__Task details__: Line by line, transcribe the data below exactly and pass over the images.

%%

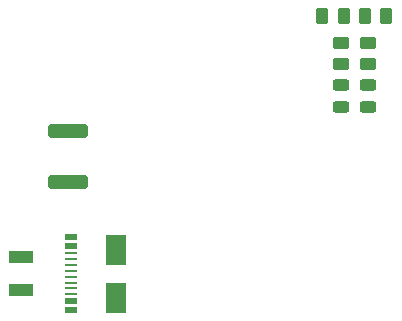
<source format=gbr>
G04 #@! TF.GenerationSoftware,KiCad,Pcbnew,6.0.8-f2edbf62ab~116~ubuntu20.04.1*
G04 #@! TF.CreationDate,2022-10-17T13:25:48+07:00*
G04 #@! TF.ProjectId,IN-8,494e2d38-2e6b-4696-9361-645f70636258,rev?*
G04 #@! TF.SameCoordinates,Original*
G04 #@! TF.FileFunction,Paste,Top*
G04 #@! TF.FilePolarity,Positive*
%FSLAX46Y46*%
G04 Gerber Fmt 4.6, Leading zero omitted, Abs format (unit mm)*
G04 Created by KiCad (PCBNEW 6.0.8-f2edbf62ab~116~ubuntu20.04.1) date 2022-10-17 13:25:48*
%MOMM*%
%LPD*%
G01*
G04 APERTURE LIST*
G04 Aperture macros list*
%AMRoundRect*
0 Rectangle with rounded corners*
0 $1 Rounding radius*
0 $2 $3 $4 $5 $6 $7 $8 $9 X,Y pos of 4 corners*
0 Add a 4 corners polygon primitive as box body*
4,1,4,$2,$3,$4,$5,$6,$7,$8,$9,$2,$3,0*
0 Add four circle primitives for the rounded corners*
1,1,$1+$1,$2,$3*
1,1,$1+$1,$4,$5*
1,1,$1+$1,$6,$7*
1,1,$1+$1,$8,$9*
0 Add four rect primitives between the rounded corners*
20,1,$1+$1,$2,$3,$4,$5,0*
20,1,$1+$1,$4,$5,$6,$7,0*
20,1,$1+$1,$6,$7,$8,$9,0*
20,1,$1+$1,$8,$9,$2,$3,0*%
G04 Aperture macros list end*
%ADD10RoundRect,0.250000X-0.262500X-0.450000X0.262500X-0.450000X0.262500X0.450000X-0.262500X0.450000X0*%
%ADD11RoundRect,0.250000X-0.450000X0.262500X-0.450000X-0.262500X0.450000X-0.262500X0.450000X0.262500X0*%
%ADD12R,1.800000X2.500000*%
%ADD13RoundRect,0.243750X-0.456250X0.243750X-0.456250X-0.243750X0.456250X-0.243750X0.456250X0.243750X0*%
%ADD14R,2.000000X1.000000*%
%ADD15R,1.000000X0.520000*%
%ADD16R,1.000000X0.270000*%
%ADD17RoundRect,0.250000X-1.450000X0.312500X-1.450000X-0.312500X1.450000X-0.312500X1.450000X0.312500X0*%
G04 APERTURE END LIST*
D10*
X157148000Y-25080500D03*
X158973000Y-25080500D03*
X160748000Y-25080500D03*
X162573000Y-25080500D03*
D11*
X158751250Y-27340500D03*
X158751250Y-29165500D03*
X161029250Y-27340500D03*
X161029250Y-29165500D03*
D12*
X139693250Y-48898500D03*
X139693250Y-44898500D03*
D13*
X161029250Y-30906500D03*
X161029250Y-32781500D03*
D14*
X131686250Y-45480500D03*
X131686250Y-48280500D03*
D15*
X135886250Y-43780500D03*
X135886250Y-44530500D03*
D16*
X135886250Y-45130500D03*
X135886250Y-46630500D03*
X135886250Y-47630500D03*
X135886250Y-48630500D03*
D15*
X135886250Y-49230500D03*
X135886250Y-49980500D03*
X135886250Y-49980500D03*
X135886250Y-49230500D03*
D16*
X135886250Y-48130500D03*
X135886250Y-47130500D03*
X135886250Y-46130500D03*
X135886250Y-45630500D03*
D15*
X135886250Y-44530500D03*
X135886250Y-43780500D03*
D13*
X158743250Y-30906500D03*
X158743250Y-32781500D03*
D17*
X135629250Y-34831000D03*
X135629250Y-39106000D03*
M02*

</source>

%%

__Response below__:
<source format=gbr>
G04 #@! TF.GenerationSoftware,KiCad,Pcbnew,6.0.8-f2edbf62ab~116~ubuntu20.04.1*
G04 #@! TF.CreationDate,2022-10-17T13:25:48+07:00*
G04 #@! TF.ProjectId,IN-8,494e2d38-2e6b-4696-9361-645f70636258,rev?*
G04 #@! TF.SameCoordinates,Original*
G04 #@! TF.FileFunction,Paste,Top*
G04 #@! TF.FilePolarity,Positive*
%FSLAX46Y46*%
G04 Gerber Fmt 4.6, Leading zero omitted, Abs format (unit mm)*
G04 Created by KiCad (PCBNEW 6.0.8-f2edbf62ab~116~ubuntu20.04.1) date 2022-10-17 13:25:48*
%MOMM*%
%LPD*%
G01*
G04 APERTURE LIST*
G04 Aperture macros list*
%AMRoundRect*
0 Rectangle with rounded corners*
0 $1 Rounding radius*
0 $2 $3 $4 $5 $6 $7 $8 $9 X,Y pos of 4 corners*
0 Add a 4 corners polygon primitive as box body*
4,1,4,$2,$3,$4,$5,$6,$7,$8,$9,$2,$3,0*
0 Add four circle primitives for the rounded corners*
1,1,$1+$1,$2,$3*
1,1,$1+$1,$4,$5*
1,1,$1+$1,$6,$7*
1,1,$1+$1,$8,$9*
0 Add four rect primitives between the rounded corners*
20,1,$1+$1,$2,$3,$4,$5,0*
20,1,$1+$1,$4,$5,$6,$7,0*
20,1,$1+$1,$6,$7,$8,$9,0*
20,1,$1+$1,$8,$9,$2,$3,0*%
G04 Aperture macros list end*
%ADD10RoundRect,0.250000X-0.262500X-0.450000X0.262500X-0.450000X0.262500X0.450000X-0.262500X0.450000X0*%
%ADD11RoundRect,0.250000X-0.450000X0.262500X-0.450000X-0.262500X0.450000X-0.262500X0.450000X0.262500X0*%
%ADD12R,1.800000X2.500000*%
%ADD13RoundRect,0.243750X-0.456250X0.243750X-0.456250X-0.243750X0.456250X-0.243750X0.456250X0.243750X0*%
%ADD14R,2.000000X1.000000*%
%ADD15R,1.000000X0.520000*%
%ADD16R,1.000000X0.270000*%
%ADD17RoundRect,0.250000X-1.450000X0.312500X-1.450000X-0.312500X1.450000X-0.312500X1.450000X0.312500X0*%
G04 APERTURE END LIST*
D10*
X157148000Y-25080500D03*
X158973000Y-25080500D03*
X160748000Y-25080500D03*
X162573000Y-25080500D03*
D11*
X158751250Y-27340500D03*
X158751250Y-29165500D03*
X161029250Y-27340500D03*
X161029250Y-29165500D03*
D12*
X139693250Y-48898500D03*
X139693250Y-44898500D03*
D13*
X161029250Y-30906500D03*
X161029250Y-32781500D03*
D14*
X131686250Y-45480500D03*
X131686250Y-48280500D03*
D15*
X135886250Y-43780500D03*
X135886250Y-44530500D03*
D16*
X135886250Y-45130500D03*
X135886250Y-46630500D03*
X135886250Y-47630500D03*
X135886250Y-48630500D03*
D15*
X135886250Y-49230500D03*
X135886250Y-49980500D03*
X135886250Y-49980500D03*
X135886250Y-49230500D03*
D16*
X135886250Y-48130500D03*
X135886250Y-47130500D03*
X135886250Y-46130500D03*
X135886250Y-45630500D03*
D15*
X135886250Y-44530500D03*
X135886250Y-43780500D03*
D13*
X158743250Y-30906500D03*
X158743250Y-32781500D03*
D17*
X135629250Y-34831000D03*
X135629250Y-39106000D03*
M02*

</source>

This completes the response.